Heredó a Alfonso II su hijo Sancho II conocido con el mote de El Encapuchado, por haber querido su madre que llevase, cuando niño, la cogulla de los frailes. Glorioso fue su reinado en punto a las conquistas que llevó a cabo, pues ensanchó los límites de Lusitania hasta sus actuales fronteras, excepto el Algarve, pero no pudo ser más funesto su gobierno interior. Juguete de su tío Fernando y de su esposa, María López de Haro, ofendió gravemente al pueblo, al clero y a la nobleza. El episcopado, muy poderoso e influyente, entendía que la circunstancia de ser la monarquía desde Alfonso I tributaria de la Santa Sede, eximía de pechar a las mitras, a lo cual se opuso Sancho II, y obligó a los obispos a pagar los impuestos que creía legales.

Los prelados acudieron entonces a Inocencio IV (1245), quien, accediendo a su demanda, relevó a los portugueses de toda obediencia a su rey, usando centra él los más violentos términos.

La decisión del Papa produjo inmediato efecto; las Cortes declararon destronado a Sancho II, quien se vio obligado a refugiarse en Toledo, abandonado de su mujer, la cual se retiró a Galicia; y fue proclamado en su lugar su hermano Alfonso III (1246).

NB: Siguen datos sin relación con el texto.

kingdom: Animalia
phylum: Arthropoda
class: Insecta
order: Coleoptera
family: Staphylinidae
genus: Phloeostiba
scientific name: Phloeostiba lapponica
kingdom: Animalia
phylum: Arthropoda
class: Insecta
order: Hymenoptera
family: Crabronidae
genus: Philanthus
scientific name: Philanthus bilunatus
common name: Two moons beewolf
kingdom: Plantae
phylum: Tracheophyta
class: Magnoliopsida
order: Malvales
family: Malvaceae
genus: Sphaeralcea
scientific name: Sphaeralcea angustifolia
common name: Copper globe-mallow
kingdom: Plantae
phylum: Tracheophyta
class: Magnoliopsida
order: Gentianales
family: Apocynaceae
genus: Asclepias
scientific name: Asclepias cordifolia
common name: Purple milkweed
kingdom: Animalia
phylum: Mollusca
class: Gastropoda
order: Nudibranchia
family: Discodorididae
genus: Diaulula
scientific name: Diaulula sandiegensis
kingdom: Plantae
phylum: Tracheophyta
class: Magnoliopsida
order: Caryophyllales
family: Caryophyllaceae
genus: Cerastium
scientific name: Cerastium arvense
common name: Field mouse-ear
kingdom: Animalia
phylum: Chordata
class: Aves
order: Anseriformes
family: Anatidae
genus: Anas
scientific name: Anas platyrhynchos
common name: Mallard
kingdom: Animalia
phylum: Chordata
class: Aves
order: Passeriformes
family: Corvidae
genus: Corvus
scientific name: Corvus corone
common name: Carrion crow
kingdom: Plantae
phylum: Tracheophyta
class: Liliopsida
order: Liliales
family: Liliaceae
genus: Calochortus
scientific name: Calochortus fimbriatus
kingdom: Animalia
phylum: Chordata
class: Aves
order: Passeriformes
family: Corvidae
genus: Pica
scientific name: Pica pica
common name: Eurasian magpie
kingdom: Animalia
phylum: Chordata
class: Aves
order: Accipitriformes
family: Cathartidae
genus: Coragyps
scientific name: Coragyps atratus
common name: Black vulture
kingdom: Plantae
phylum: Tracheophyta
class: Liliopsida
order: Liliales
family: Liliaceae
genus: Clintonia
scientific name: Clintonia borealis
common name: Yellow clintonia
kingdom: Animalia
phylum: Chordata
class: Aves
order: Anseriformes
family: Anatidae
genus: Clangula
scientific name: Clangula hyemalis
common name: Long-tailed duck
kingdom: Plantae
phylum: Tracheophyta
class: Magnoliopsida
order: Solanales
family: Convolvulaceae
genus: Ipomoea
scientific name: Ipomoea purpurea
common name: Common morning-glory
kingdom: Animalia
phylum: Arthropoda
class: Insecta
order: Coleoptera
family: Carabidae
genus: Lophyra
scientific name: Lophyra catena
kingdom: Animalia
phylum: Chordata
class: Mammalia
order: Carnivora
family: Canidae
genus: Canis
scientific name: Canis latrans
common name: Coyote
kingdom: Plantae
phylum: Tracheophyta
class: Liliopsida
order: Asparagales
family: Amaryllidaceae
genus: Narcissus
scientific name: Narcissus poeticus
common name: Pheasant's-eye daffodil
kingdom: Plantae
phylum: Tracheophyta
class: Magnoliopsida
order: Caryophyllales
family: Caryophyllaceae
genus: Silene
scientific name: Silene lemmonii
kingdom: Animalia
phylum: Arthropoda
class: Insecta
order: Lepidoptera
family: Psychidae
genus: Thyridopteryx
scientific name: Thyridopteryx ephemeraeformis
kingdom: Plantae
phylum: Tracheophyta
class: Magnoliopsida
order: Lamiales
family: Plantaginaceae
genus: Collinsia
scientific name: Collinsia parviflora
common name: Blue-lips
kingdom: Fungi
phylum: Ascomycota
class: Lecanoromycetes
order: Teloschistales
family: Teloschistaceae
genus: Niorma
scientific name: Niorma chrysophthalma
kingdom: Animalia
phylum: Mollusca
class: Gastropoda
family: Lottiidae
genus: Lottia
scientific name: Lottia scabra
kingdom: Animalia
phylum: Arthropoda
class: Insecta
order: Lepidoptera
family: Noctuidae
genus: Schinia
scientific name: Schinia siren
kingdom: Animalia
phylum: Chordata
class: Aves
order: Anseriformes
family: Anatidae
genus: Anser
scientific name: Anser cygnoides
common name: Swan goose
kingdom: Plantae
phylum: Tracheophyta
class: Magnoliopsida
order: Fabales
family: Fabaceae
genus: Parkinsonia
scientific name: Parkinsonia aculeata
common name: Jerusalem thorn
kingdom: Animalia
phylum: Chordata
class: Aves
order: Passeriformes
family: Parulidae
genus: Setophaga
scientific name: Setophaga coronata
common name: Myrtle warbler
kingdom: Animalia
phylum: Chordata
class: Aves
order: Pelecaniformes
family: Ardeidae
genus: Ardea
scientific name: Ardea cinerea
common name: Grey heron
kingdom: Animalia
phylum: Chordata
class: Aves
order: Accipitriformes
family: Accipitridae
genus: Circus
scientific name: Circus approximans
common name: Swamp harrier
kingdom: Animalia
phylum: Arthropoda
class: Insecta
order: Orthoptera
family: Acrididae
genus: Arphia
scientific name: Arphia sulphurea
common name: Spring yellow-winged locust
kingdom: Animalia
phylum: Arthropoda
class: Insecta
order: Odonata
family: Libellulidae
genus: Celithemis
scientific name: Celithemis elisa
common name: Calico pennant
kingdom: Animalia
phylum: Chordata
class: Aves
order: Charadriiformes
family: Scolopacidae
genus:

A pesar de haber prestado el nuevo rey juramento de gobernar bien el reino, frente al legado pontificio presente en las Cortes, no escapó de las iras de la Santa Sede. Estaba casado el monarca con Matilde, condesa de Bolonia, y a pesar de los sagrados lazos que con ella había contraído, se atrevió a tomar por mujer a otra, Beatriz de Guzmán, hija de Alfonso X de Castilla, el Sabio. Requerido por el Papa a que se separara inmediatamente de ésta, y como se negara a obedecer, quedó intimada contra él la excomunión. Cuando falleció, sin sucesión, Matilde, en 1262, levantóle el papa Urbano IV el entredicho a Alfonso II y ordenó que fuesen tenidos por legítimos los hijos habidos de la castellana.

Es de creer que influiría no poco en la decisión pontificia el rey D. Alfonso el Sabio, quien profesaba el más entrañable afecto a su nieto D. Dionisio, primogénito de Alfonso III, y a tal extremo llegó en su cariño que cedió a su yerno el reinado del Algarve, para sí y sus sucesores.